Defence layer What it catches Concrete pattern
Harness Rule-binding lost during compaction Recite-before-solve: restate active safety rules into a fresh scratchpad before any destructive tool call (Du et al. 2025)
API gateway Destructive mutation reaches the API at all Out-of-band confirmation; scoped tokens that physically cannot reach prod from a staging credential
UI Operator can't see that context was compressed Pre-compaction banner; inline transcript marker; pre/post summary diff view
Model (Don't rely on this layer.) Better long-context attention is research, not a deployment plan

What I'm taking from this

The frame that helps me hold all of this in my head is to stop thinking of compaction as a bug. It's not a bug. Cursor's blog post calls it "lossy compression of the context" using exactly that wording. Anthropic's blog post says context rot is universal. Du et al.'s benchmark says even perfect retrieval over a long context underperforms a short one. Three independent sources, three different framings, one underlying claim: the agent's working context is not the conversation you had with it. It's a derivative of that conversation, and the derivative is approximate, and the approximation is the part that fails.
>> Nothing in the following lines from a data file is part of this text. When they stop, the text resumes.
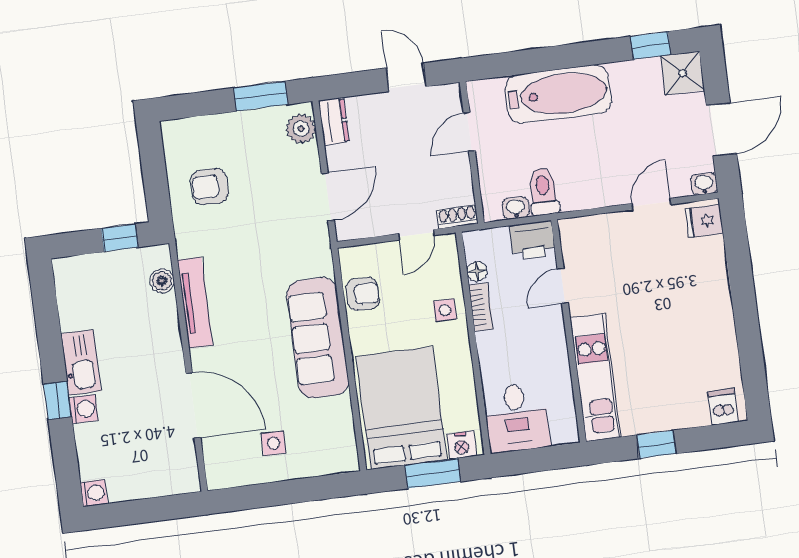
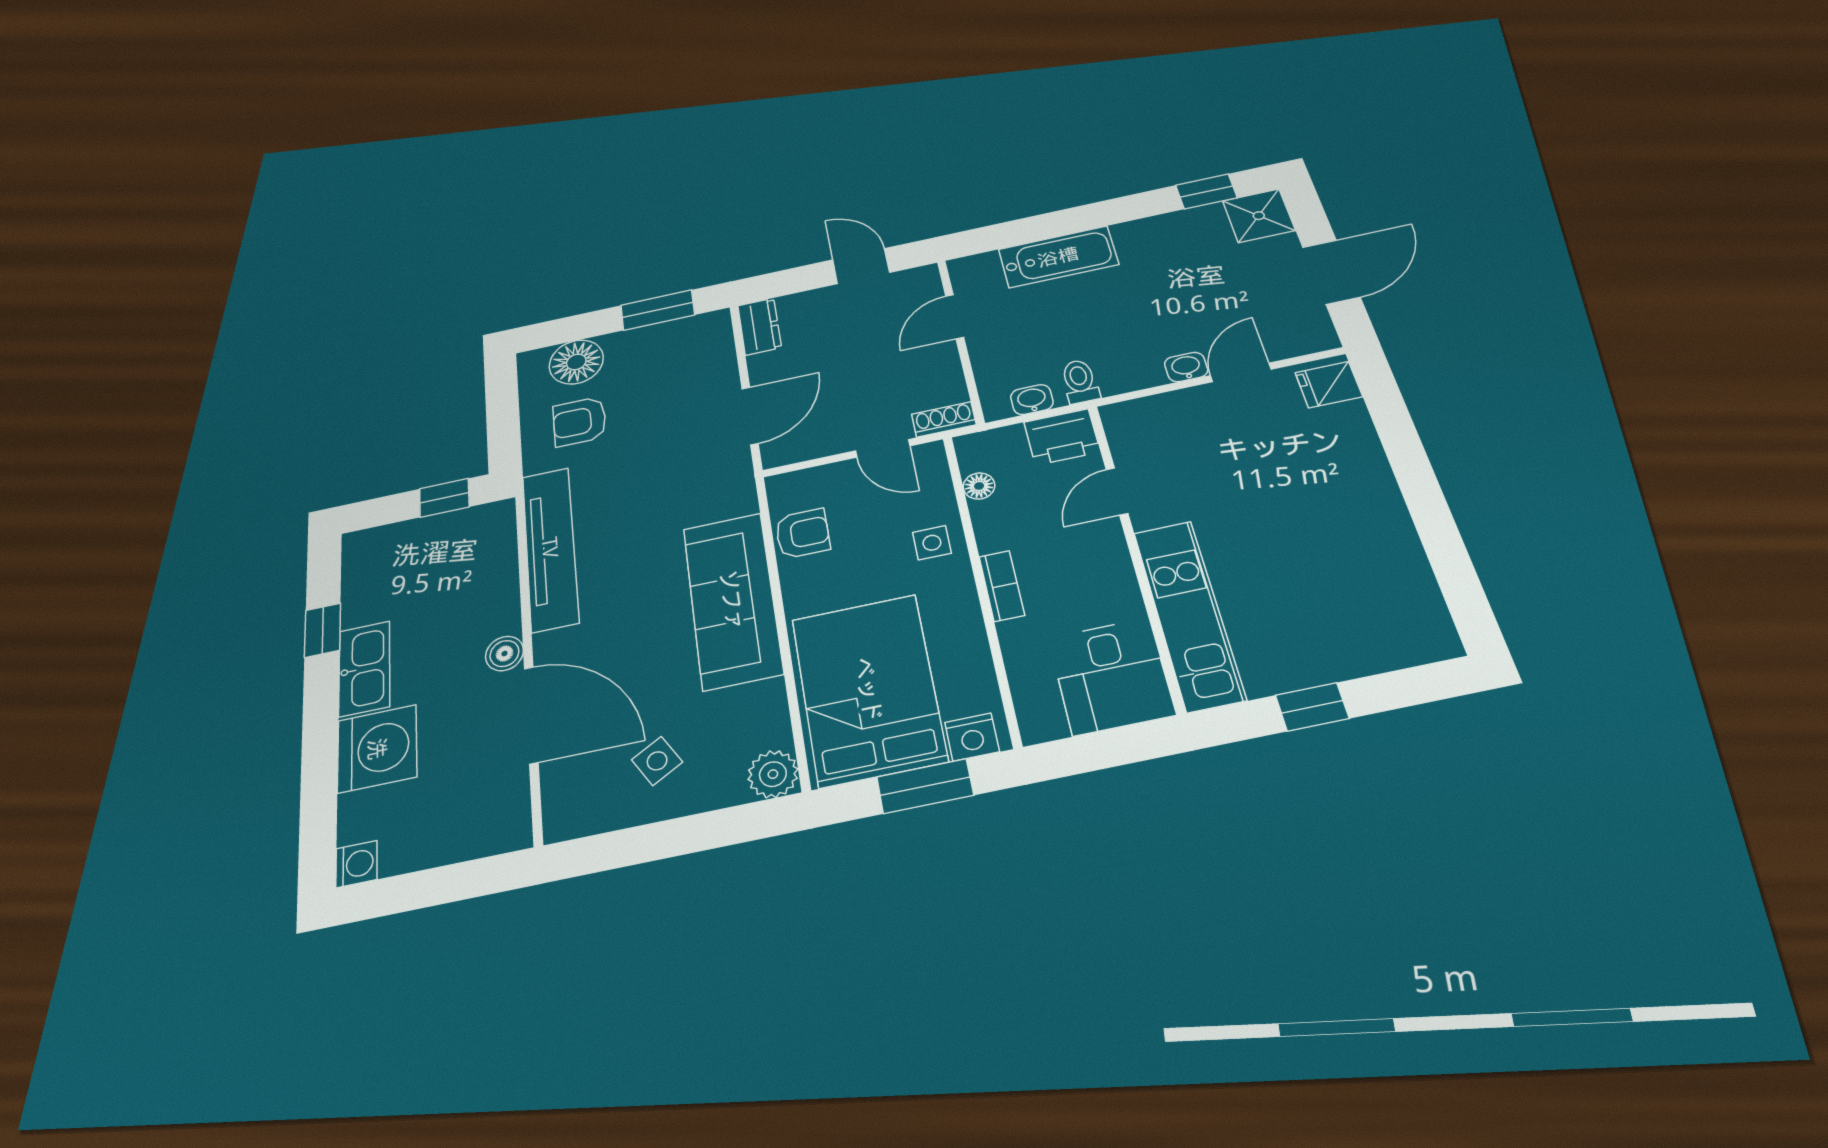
bathtub: (558, 94) -> (1058, 257), width x0.73, depth x0.73
plant: (301, 129) -> (773, 774), moved
floor lamp: (204, 135) -> (576, 362), added
washbasin: (704, 184) -> (1186, 367), moved
toilet: (543, 192) -> (1080, 381), width x0.73, depth x0.72
door: (416, 235) -> (883, 448), hinge flipped
boiler: (162, 281) -> (504, 654), moved
tv unit: (195, 303) -> (550, 548), width x1.36, depth x1.29
bookcase: (481, 307) -> (1002, 586), moved
window: (58, 400) -> (323, 630), moved
dishwasher: (723, 407) -> (1418, 638), removed
washing machine: (84, 409) -> (377, 749), width x1.89, depth x1.89
desk: (517, 418) -> (1111, 676), moved
side table: (274, 443) -> (657, 761), turned -30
The prior incident I wrote about wasn't a hallucination event. It was a structural one: a long-running session where the link between the rule and the action got summarised away. The next one will have the same shape. The thing the industry will learn this year (late, the way it learned that retries need bounds and that connectors need monitoring) is that the chat window is a UI for the user, not for the model. The model has a different UI, and right now nobody is showing it to anyone.